It’s easy to hope for magic when the world isn’t going your way. Who doesn’t dream about snapping their fingers and watching all of the bad in the world fade away? Hiroshima Yonebayashi’s Mary and the Witch’s Flower (adapted from the children’s book The Little Broomstick) takes a look at what that might be like.
The story revolves around Mary, a young girl desperate to be helpful and to find a cure for her boredom in her town full of adults. Eventually she meets another child her age, but she and the young boy, Peter, don’t get on as hoped. After a few less-than-pleasant interactions, Mary and Peter find each other insufferable. Unfortunately, they’ll have to work together to get themselves out of the trouble they’ve caused with some magical and cranky folks.

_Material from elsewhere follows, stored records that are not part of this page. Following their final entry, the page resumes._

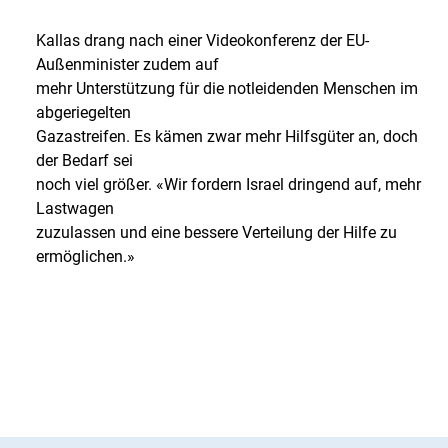
Kallas drang nach einer Videokonferenz der EU-
Außenminister zudem auf
mehr Unterstützung für die notleidenden Menschen im
abgeriegelten
Gazastreifen. Es kämen zwar mehr Hilfsgüter an, doch
der Bedarf sei
noch viel größer. «Wir fordern Israel dringend auf, mehr
Lastwagen
zuzulassen und eine bessere Verteilung der Hilfe zu
ermöglichen.»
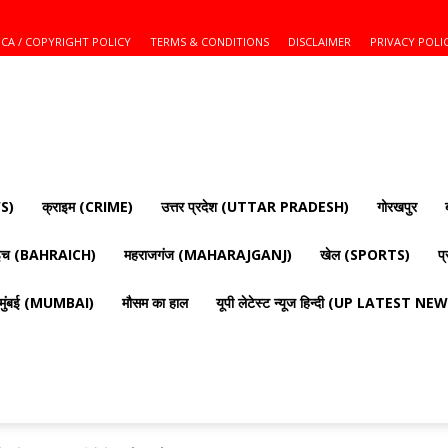
CA / COPYRIGHT POLICY
TERMS & CONDITIONS
DISCLAIMER
PRIVACY POLI
S)
क्राइम (CRIME)
उत्तर प्रदेश (UTTAR PRADESH)
गोरखपुर
ाइच (BAHRAICH)
महराजगंज (MAHARAJGANJ)
खेल (SPORTS)
प
मुंबई (MUMBAI)
मौसम का हाल
यूपी लेटेस्ट न्यूज हिन्दी (UP LATEST N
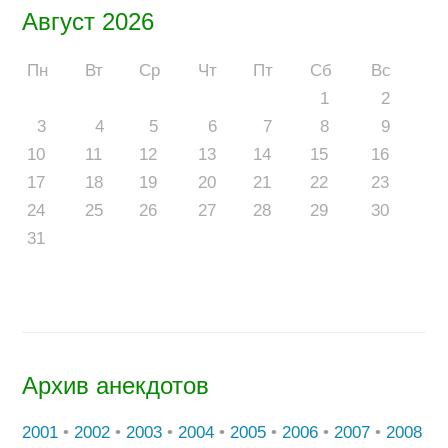
Август 2026
Пн
Вт
Ср
Чт
Пт
Сб
Вс
1
2
3
4
5
6
7
8
9
10
11
12
13
14
15
16
17
18
19
20
21
22
23
24
25
26
27
28
29
30
31
Архив анекдотов
2001
•
2002
•
2003
•
2004
•
2005
•
2006
•
2007
•
2008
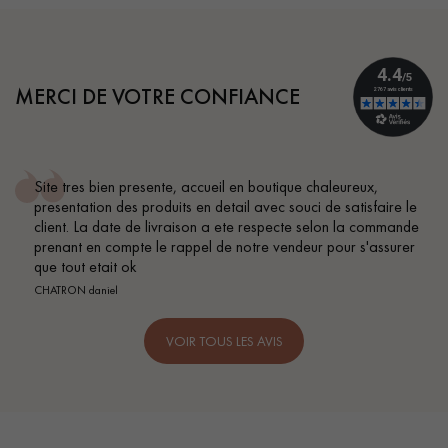
MERCI DE VOTRE CONFIANCE
ite tres bien presente, accueil en boutique chaleureux,
C
resentation des produits en detail avec souci de satisfaire le
B
lient. La date de livraison a ete respecte selon la commande
renant en compte le rappel de notre vendeur pour s'assurer
ue tout etait ok
HATRON daniel
VOIR TOUS LES AVIS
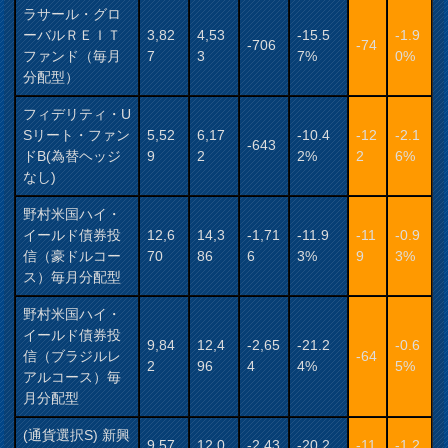
ラサール・グロ
ーバルＲＥＩＴ
3,82
4,53
-15.5
-1.9
-706
-74
ファンド（毎月
7
3
7%
0%
分配型）
フィデリティ・U
Sリート・ファン
5,52
6,17
-10.4
-12
-2.1
-643
ドB(為替ヘッジ
9
2
2%
2
6%
なし)
野村米国ハイ・
イールド債券投
12,6
14,3
-1,71
-11.9
-11
-0.9
信（豪ドルコー
70
86
6
3%
9
3%
ス）毎月分配型
野村米国ハイ・
イールド債券投
9,84
12,4
-2,65
-21.2
-0.6
信（ブラジルレ
-64
2
96
4
4%
5%
アルコース）毎
月分配型
(通貨選択S) 新興
9,57
12,0
-2,43
-20.2
-11
-1.2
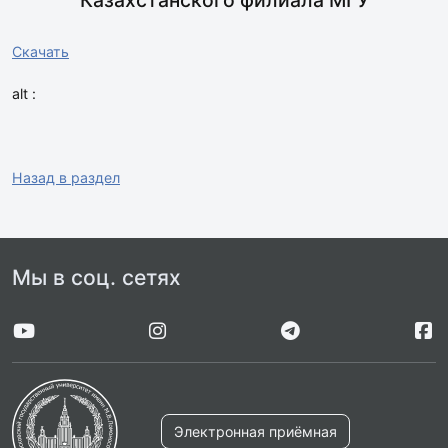
Скачать
alt :
Назад в раздел
Мы в соц. сетях
Электронная приёмная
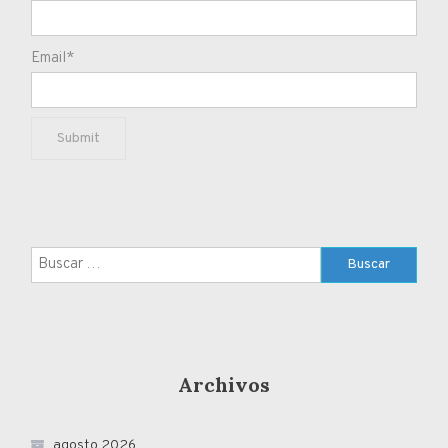
Email*
Buscar:
Archivos
agosto 2026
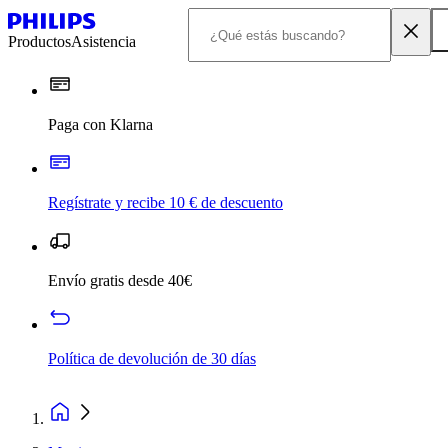
Productos
Asistencia
Paga con Klarna
Regístrate y recibe 10 € de descuento
Envío gratis desde 40€
Política de devolución de 30 días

Mary and the Witch's Flower shines in many ways, but its secondary and tertiary characters are some of its strongest elements. The cranky Tib and spunky Little Broom will steal your hearts and fill that space next to your Calcifer and Totoro plushies perfectly. She's not as cute as Tib, or as stubborn as Little Broom, but Mary's Great Aunt also deserves some character recognition. Much of the movie is like a warm blanket that you can wrap yourself up in, and a good portion of that can be attributed to the love the Great Aunt and the maid display for their rambunctious and accident-prone charge.
While the plot is certainly that of a film aimed at children, Mary and the Witch’s Flower is a bright spectacle of color and sound that will play well for all ages. The hopeful and uplifting score perfectly conveys the tone of the movie, tugging at your heart strings at all of the right moments and pairing perfectly with the vivid and fun colors. Studio Ponoc brought a film that looks, tastes and feels like Studio Ghibli. While there may be an argument for going on and making your own way as a new production company, it was lovely to see all of the call-backs to older Miyazaki films.
Mary and the Witch’s Flower is the perfect comfort movie for Miyazaki lovers that are missing the way his movies made them feel. The stakes are a bit lower than your standard Studio Ghibli fare, but the moral presented in the end is enough to make up for the lack of world-ending consequences in the conflict.